Quelqu'un lisait un passage de la vie des saints

 La guerre de 1870 n'a pas laissé tellement de souvenirs par ici. il n'y a pas eu beaucoup de victimes et elle s'est terminée assez rapidement. Cependant à quelques-uns avaient fait partie de l'armée bretonne rassemblée au camp de Conlie près du Mans en novembre 1870. Les mobilisés bretons furent parqués dans ce camp pendant plus d'un mois. Sans arme, mal vêtus, mal nourris, par un froid très rude, ils furent vite démoralisés.
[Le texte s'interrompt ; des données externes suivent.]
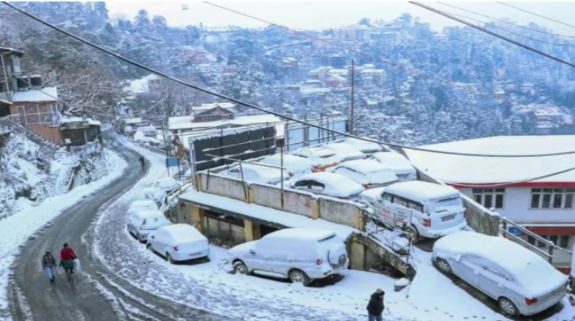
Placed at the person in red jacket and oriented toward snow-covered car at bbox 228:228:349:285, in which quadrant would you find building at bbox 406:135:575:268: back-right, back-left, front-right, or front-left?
front-left

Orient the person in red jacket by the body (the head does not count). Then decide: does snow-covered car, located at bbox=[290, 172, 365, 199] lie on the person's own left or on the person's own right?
on the person's own right

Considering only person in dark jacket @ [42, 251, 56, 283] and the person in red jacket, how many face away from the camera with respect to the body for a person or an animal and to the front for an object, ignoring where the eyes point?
2

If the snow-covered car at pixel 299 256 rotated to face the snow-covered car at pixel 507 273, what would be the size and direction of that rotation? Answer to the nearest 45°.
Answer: approximately 180°

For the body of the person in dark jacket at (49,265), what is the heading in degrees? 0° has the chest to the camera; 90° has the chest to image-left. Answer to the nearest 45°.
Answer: approximately 180°

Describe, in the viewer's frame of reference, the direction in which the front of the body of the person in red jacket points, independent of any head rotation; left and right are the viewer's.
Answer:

Beaucoup tombèrent malade. Gambetta, le chef du gouvernement de l'époque, se méfiait des Bretons. Peut-être craignait-il une nouvelle chouannerie. En tout cas cet épisode a laissé dans les mémoires une profonde rancœur. J'ai entendu deux ou trois rescapés de Guiscriff raconter les misères qu'ils avaient subies à Conlie. Ce n'était pas bien bon.